Aflojé un segundo para que pudiera coger aire y volví a cerrar el círculo, esta vez con más firmeza. El glande presionaba contra un lado de su cuello; la base, contra el otro. La piel de su garganta se hundía alrededor de la forma gruesa de mi polla. Se le empezó a poner un poco roja la cara. Los ojos se le humedecieron, pero no pidió que parara. Al contrario: movió un poco la cabeza de un lado a otro, frotando deliberadamente su cuello contra aquella carne caliente y dura.
—Saca el móvil —jadeó—. Quiero fotos… viéndome ahorcada con tu verga.
Con una mano mantuve la presión alrededor de su cuello y con la otra alcancé el teléfono. Le tomé varias desde arriba. En todas se veía lo mismo: su carita de princesa enrojecida, los labios entreabiertos, mi polla oscura y venosa formando un anillo grueso y obsceno alrededor de su garganta delgada. En una de las fotos se le veía incluso cómo la vena principal de mi verga le marcaba la piel.
Aflojé otra vez. Ella inspiró hondo, tosiendo un poco, con lágrimas resbalándole por las mejillas. Pero en cuanto recuperó el aliento volvió a levantar la mirada, todavía arrodillada, todavía con mi polla rodeándole el cuello.
—Otra vez. Más rato. Quiero sentir que de verdad me falta el aire.
Volví a cerrar el círculo. Esta vez mantuve la presión más tiempo. Ella empezó a jadear de verdad, con respiraciones cada vez más cortas y desesperadas. Las manos le temblaban sobre mis muñecas. El color de su cara pasó del rosa al rojo. Un hilo de saliva le colgaba de la boca abierta.
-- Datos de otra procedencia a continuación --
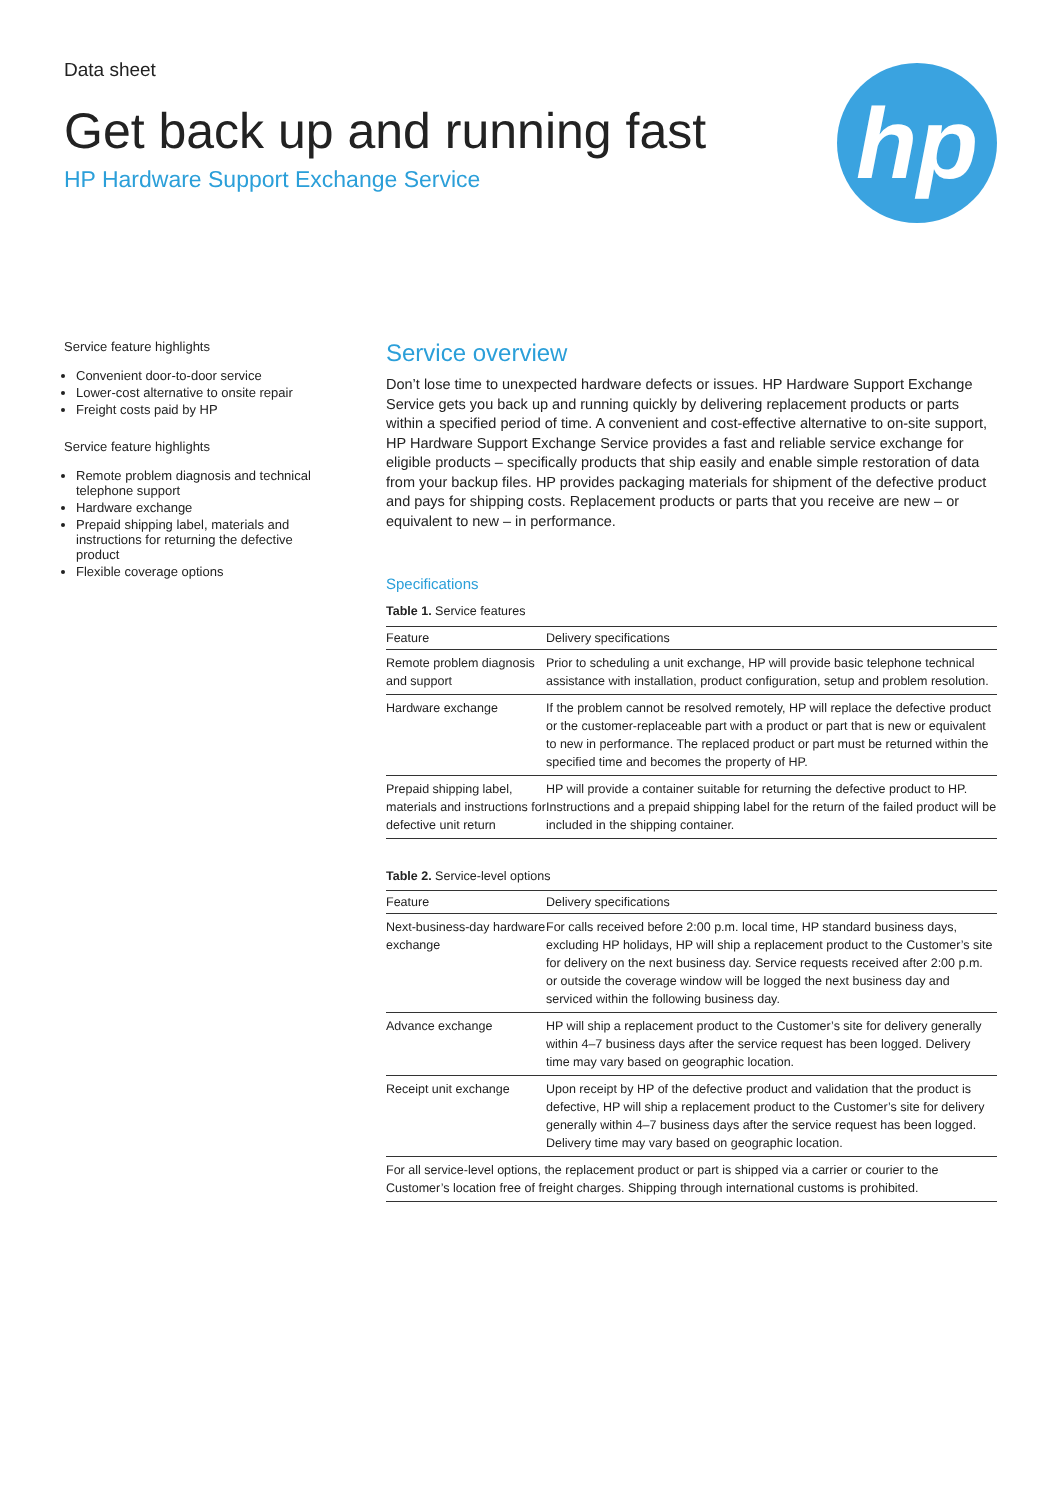Data sheet
Get back up and running fast
HP Hardware Support Exchange Service
hp
Service feature highlights
Convenient door-to-door service
Lower-cost alternative to onsite repair
Freight costs paid by HP
Service feature highlights
Remote problem diagnosis and technical telephone support
Hardware exchange
Prepaid shipping label, materials and instructions for returning the defective product
Flexible coverage options
Service overview
Don’t lose time to unexpected hardware defects or issues. HP Hardware Support Exchange Service gets you back up and running quickly by delivering replacement products or parts within a specified period of time. A convenient and cost-effective alternative to on-site support, HP Hardware Support Exchange Service provides a fast and reliable service exchange for eligible products – specifically products that ship easily and enable simple restoration of data from your backup files. HP provides packaging materials for shipment of the defective product and pays for shipping costs. Replacement products or parts that you receive are new – or equivalent to new – in performance.
Specifications
Table 1. Service features
| Feature | Delivery specifications |
| --- | --- |
| Remote problem diagnosis and support | Prior to scheduling a unit exchange, HP will provide basic telephone technical assistance with installation, product configuration, setup and problem resolution. |
| Hardware exchange | If the problem cannot be resolved remotely, HP will replace the defective product or the customer-replaceable part with a product or part that is new or equivalent to new in performance. The replaced product or part must be returned within the specified time and becomes the property of HP. |
| Prepaid shipping label, materials and instructions for defective unit return | HP will provide a container suitable for returning the defective product to HP. Instructions and a prepaid shipping label for the return of the failed product will be included in the shipping container. |
Table 2. Service-level options
| Feature | Delivery specifications |
| --- | --- |
| Next-business-day hardware exchange | For calls received before 2:00 p.m. local time, HP standard business days, excluding HP holidays, HP will ship a replacement product to the Customer’s site for delivery on the next business day. Service requests received after 2:00 p.m. or outside the coverage window will be logged the next business day and serviced within the following business day. |
| Advance exchange | HP will ship a replacement product to the Customer’s site for delivery generally within 4–7 business days after the service request has been logged. Delivery time may vary based on geographic location. |
| Receipt unit exchange | Upon receipt by HP of the defective product and validation that the product is defective, HP will ship a replacement product to the Customer’s site for delivery generally within 4–7 business days after the service request has been logged. Delivery time may vary based on geographic location. |
| For all service-level options, the replacement product or part is shipped via a carrier or courier to the Customer’s location free of freight charges. Shipping through international customs is prohibited. | |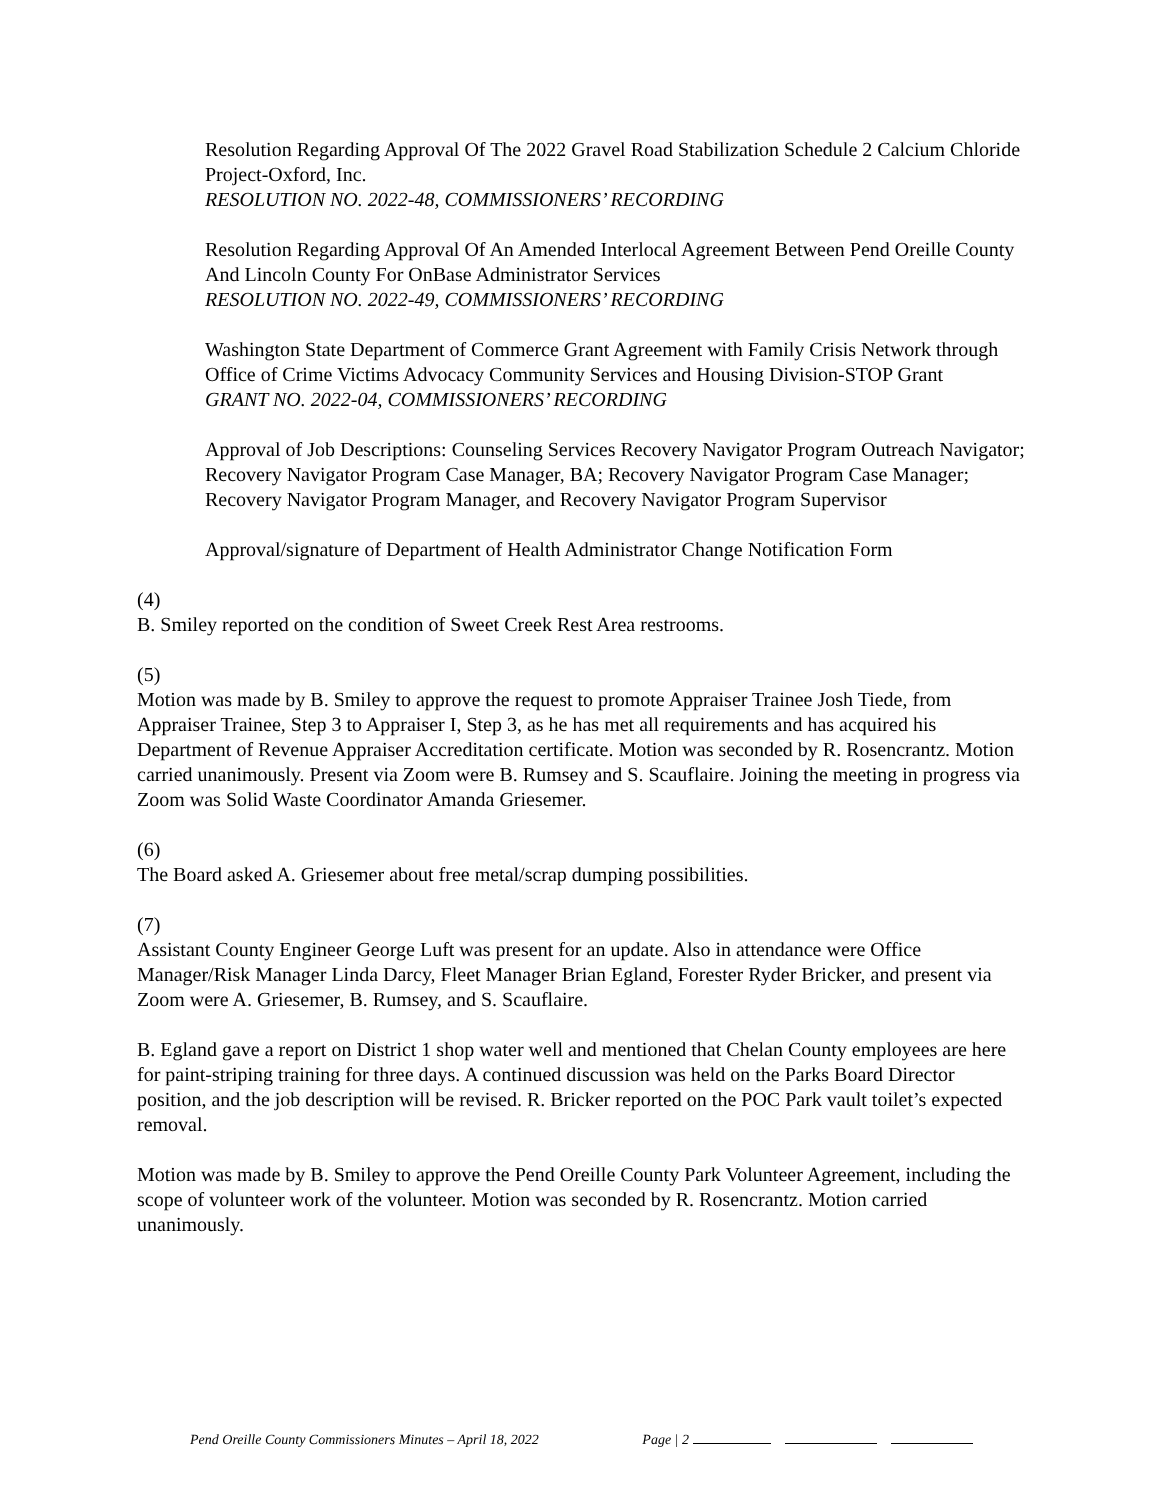Resolution Regarding Approval Of The 2022 Gravel Road Stabilization Schedule 2 Calcium Chloride Project-Oxford, Inc.
RESOLUTION NO. 2022-48, COMMISSIONERS’ RECORDING
Resolution Regarding Approval Of An Amended Interlocal Agreement Between Pend Oreille County And Lincoln County For OnBase Administrator Services
RESOLUTION NO. 2022-49, COMMISSIONERS’ RECORDING
Washington State Department of Commerce Grant Agreement with Family Crisis Network through Office of Crime Victims Advocacy Community Services and Housing Division-STOP Grant
GRANT NO. 2022-04, COMMISSIONERS’ RECORDING
Approval of Job Descriptions: Counseling Services Recovery Navigator Program Outreach Navigator; Recovery Navigator Program Case Manager, BA; Recovery Navigator Program Case Manager; Recovery Navigator Program Manager, and Recovery Navigator Program Supervisor
Approval/signature of Department of Health Administrator Change Notification Form
(4)
B. Smiley reported on the condition of Sweet Creek Rest Area restrooms.
(5)
Motion was made by B. Smiley to approve the request to promote Appraiser Trainee Josh Tiede, from Appraiser Trainee, Step 3 to Appraiser I, Step 3, as he has met all requirements and has acquired his Department of Revenue Appraiser Accreditation certificate. Motion was seconded by R. Rosencrantz. Motion carried unanimously. Present via Zoom were B. Rumsey and S. Scauflaire. Joining the meeting in progress via Zoom was Solid Waste Coordinator Amanda Griesemer.
(6)
The Board asked A. Griesemer about free metal/scrap dumping possibilities.
(7)
Assistant County Engineer George Luft was present for an update. Also in attendance were Office Manager/Risk Manager Linda Darcy, Fleet Manager Brian Egland, Forester Ryder Bricker, and present via Zoom were A. Griesemer, B. Rumsey, and S. Scauflaire.
B. Egland gave a report on District 1 shop water well and mentioned that Chelan County employees are here for paint-striping training for three days. A continued discussion was held on the Parks Board Director position, and the job description will be revised. R. Bricker reported on the POC Park vault toilet’s expected removal.
Motion was made by B. Smiley to approve the Pend Oreille County Park Volunteer Agreement, including the scope of volunteer work of the volunteer. Motion was seconded by R. Rosencrantz. Motion carried unanimously.
Pend Oreille County Commissioners Minutes – April 18, 2022 Page | 2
Sus tetas subían y bajaban con violencia, buscando el aire que apenas le dejaba pasar.
Cuando por fin aflojé, ella se desplomó un poco hacia adelante, tosiendo y jadeando, con la frente apoyada contra mi muslo. Mi verga, todavía dura y brillando un poco de sudor, le resbaló por el hombro. Tenía la marca rojiza del grosor marcada alrededor del cuello, como un collar temporal.
Le acaricié el cabello mientras recuperaba el aliento.
—¿Estás bien?
Ella asintió varias veces, todavía sin poder hablar del todo. Cuando por fin levantó la cara, tenía los ojos brillantes, las mejillas empapadas y una expresión que mezclaba agotamiento con una excitación casi febril.
—Otra vez —susurró, con la voz ronca—. Pero esta vez… quiero que me la metas en la boca mientras me aprietas el cuello con el resto.
Y sin esperar respuesta, volvió a ponerse en posición, ofreciéndome otra vez ese cuello delgado y esa boca pequeña para que mi verga de treinta y ocho centímetros la usara como quisiera.